Désormais, Joseph Kabila s’est replié sur un cercle restreint de collaborateurs. Parmi ses hommes de confiance se trouve son ancien chef de la diplomatie, Raymond Tshibanda. Ce dernier coordonne un petit noyau dur composé notamment de l’ex-ministre des droits humains, Marie-Ange Mushobekwa, du candidat malheureux à la présidentielle de 2018, Emmanuel Ramazani Shadary, et de l’ancien vice-président, Azarias Ruberwa.
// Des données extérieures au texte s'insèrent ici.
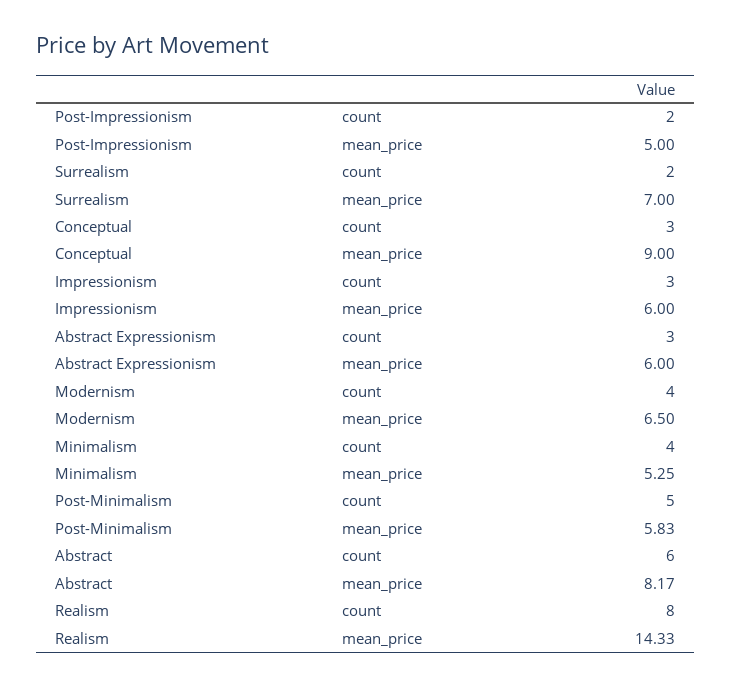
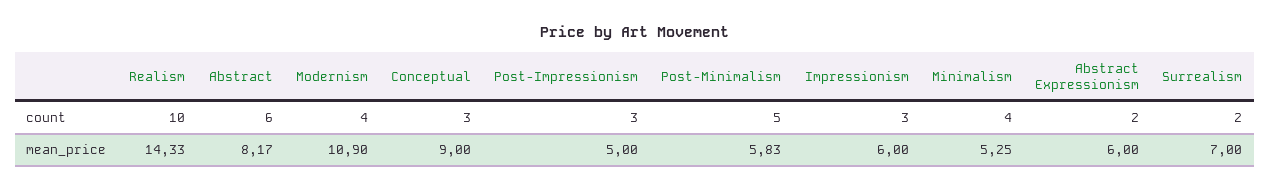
  {
    "Post-Impressionism": {
-     "count": 2,
+     "count": 3,
      "mean_price": 5
    },
    "Surrealism": {
      "count": 2,
      "mean_price": 7
    },
    "Conceptual": {
      "count": 3,
      "mean_price": 9
    },
    "Impressionism": {
      "count": 3,
      "mean_price": 6
    },
    "Abstract Expressionism": {
-     "count": 3,
+     "count": 2,
      "mean_price": 6
    },
    "Modernism": {
      "count": 4,
-     "mean_price": 6.5
+     "mean_price": 10.9
    },
    "Minimalism": {
      "count": 4,
      "mean_price": 5.25
    },
    "Post-Minimalism": {
      "count": 5,
      "mean_price": 5.83
    },
    "Abstract": {
      "count": 6,
      "mean_price": 8.17
    },
    "Realism": {
-     "count": 8,
+     "count": 10,
      "mean_price": 14.33
    }
  }

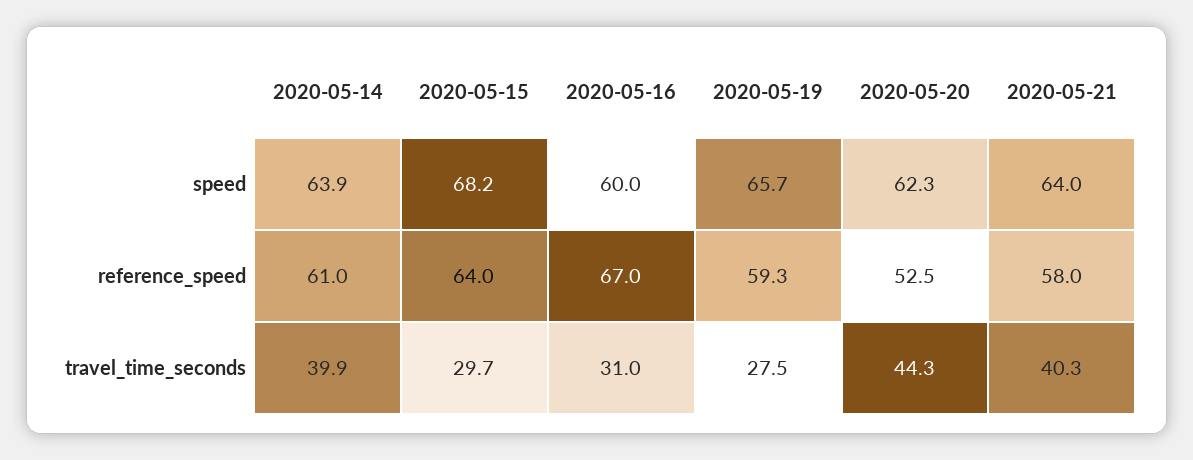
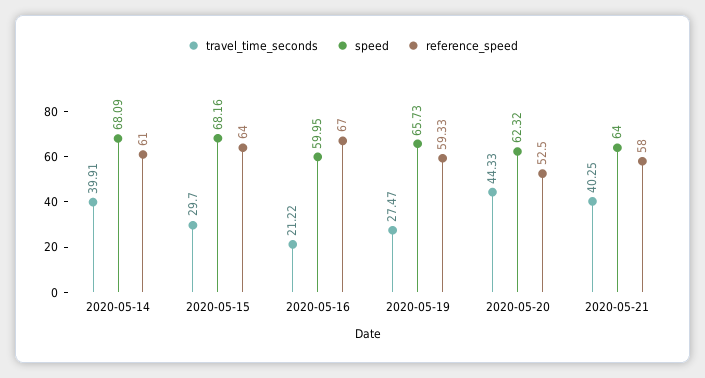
  {
    "speed": {
-     "2020-05-14": 63.9,
+     "2020-05-14": 68.09,
      "2020-05-15": 68.16,
      "2020-05-16": 59.95,
      "2020-05-19": 65.73,
      "2020-05-20": 62.32,
      "2020-05-21": 64
    },
    "reference_speed": {
      "2020-05-14": 61,
      "2020-05-15": 64,
      "2020-05-16": 67,
      "2020-05-19": 59.33,
      "2020-05-20": 52.5,
      "2020-05-21": 58
    },
    "travel_time_seconds": {
      "2020-05-14": 39.91,
      "2020-05-15": 29.7,
-     "2020-05-16": 31,
+     "2020-05-16": 21.22,
      "2020-05-19": 27.47,
      "2020-05-20": 44.33,
      "2020-05-21": 40.25
    }
  }

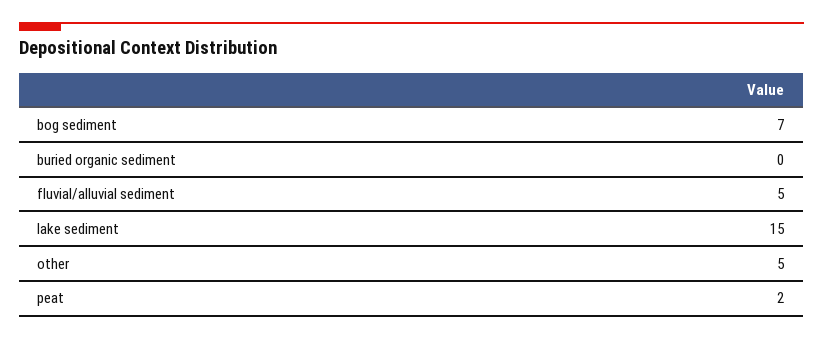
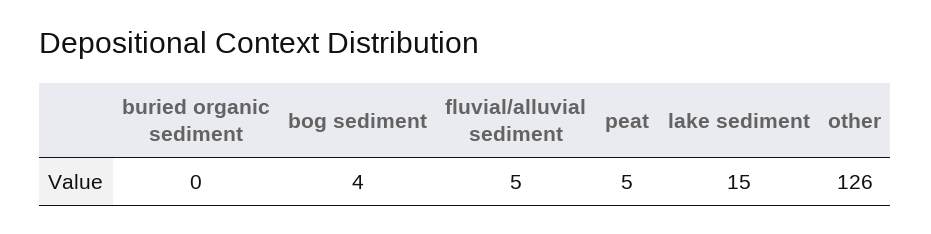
  {
-   "bog sediment": 7,
+   "bog sediment": 4,
    "buried organic sediment": 0,
    "fluvial/alluvial sediment": 5,
    "lake sediment": 15,
-   "other": 5,
+   "other": 126,
-   "peat": 2
+   "peat": 5
  }

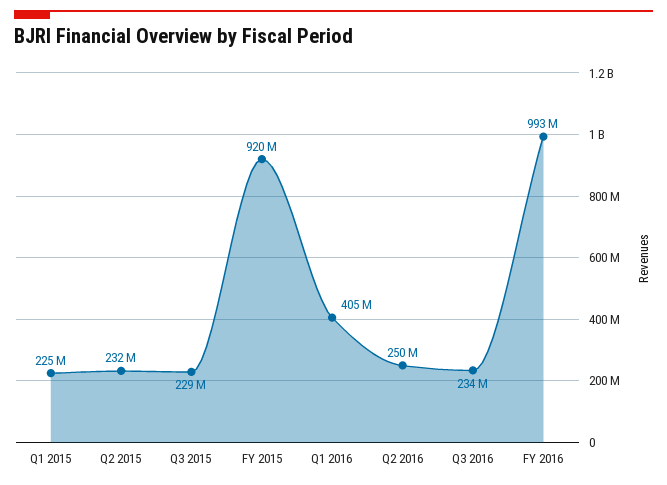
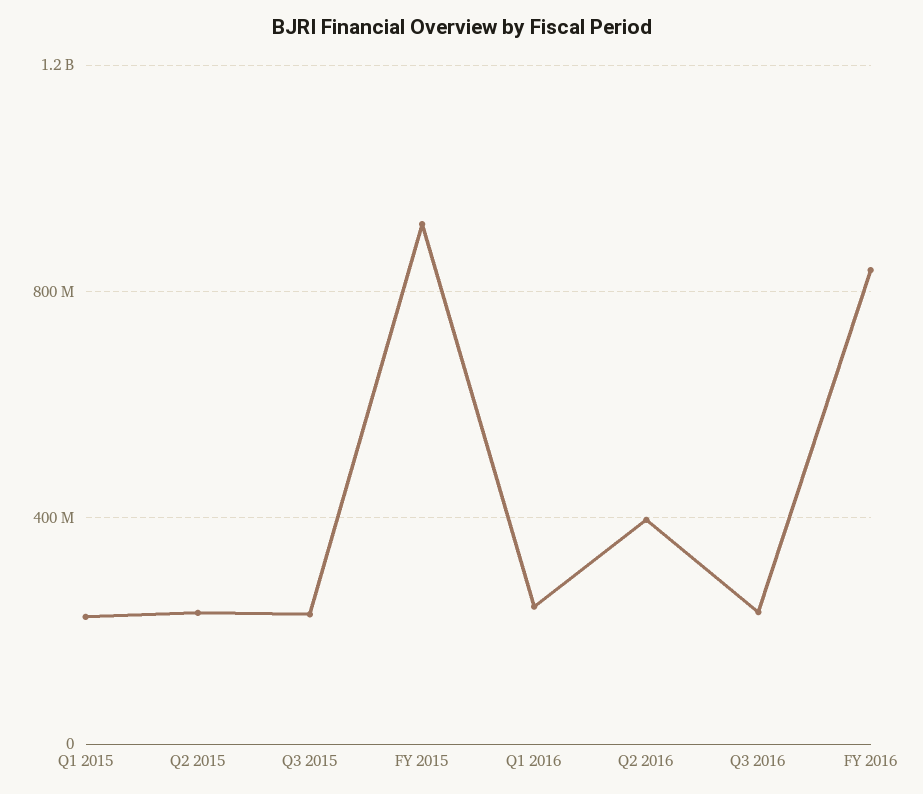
  {
    "Q1 2015": 225000000,
    "Q2 2015": 232000000,
    "Q3 2015": 229000000,
    "FY 2015": 920000000,
-   "Q1 2016": 405000000,
+   "Q1 2016": 250000000,
-   "Q2 2016": 250000000,
+   "Q2 2016": 400000000,
    "Q3 2016": 234000000,
-   "FY 2016": 993000000
+   "FY 2016": 850000000
  }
Ce quatuor était chargé de représenter le « raïs » auprès de la délégation du Conseil de sécurité des Nations unies venue à Kinshasa mi-mars, mais a d’abord été empêché de se rendre à l’aéroport international de N’djili par des éléments de la Garde républicaine. Une réunion a toutefois pu se tenir et un mémo résumant les doléances de Kabila a été transmis au siège des Nations unies à New York.

Enigmatique et taiseux
Après avoir cultivé son image de «gentleman-farmer» en apparence en retrait de la vie politique, certains de ses proches collaborateurs observent désormais, non sans une certaine appréhension, le «raïs » se radicaliser.
Ce qui ravive au sein de la diplomatie occidentale les craintes, mais aussi les fantasmes sur de prétendus desseins de recours à la force par l’ancien président qui reste toujours aussi énigmatique et taiseux. Il entretient et subit une réputation d’ancien «maquisard », dont la pensée politique n’exclurait par le recours aux groupes armés et la gestion de foyers de tension. Ce que ses proches démentent catégoriquement.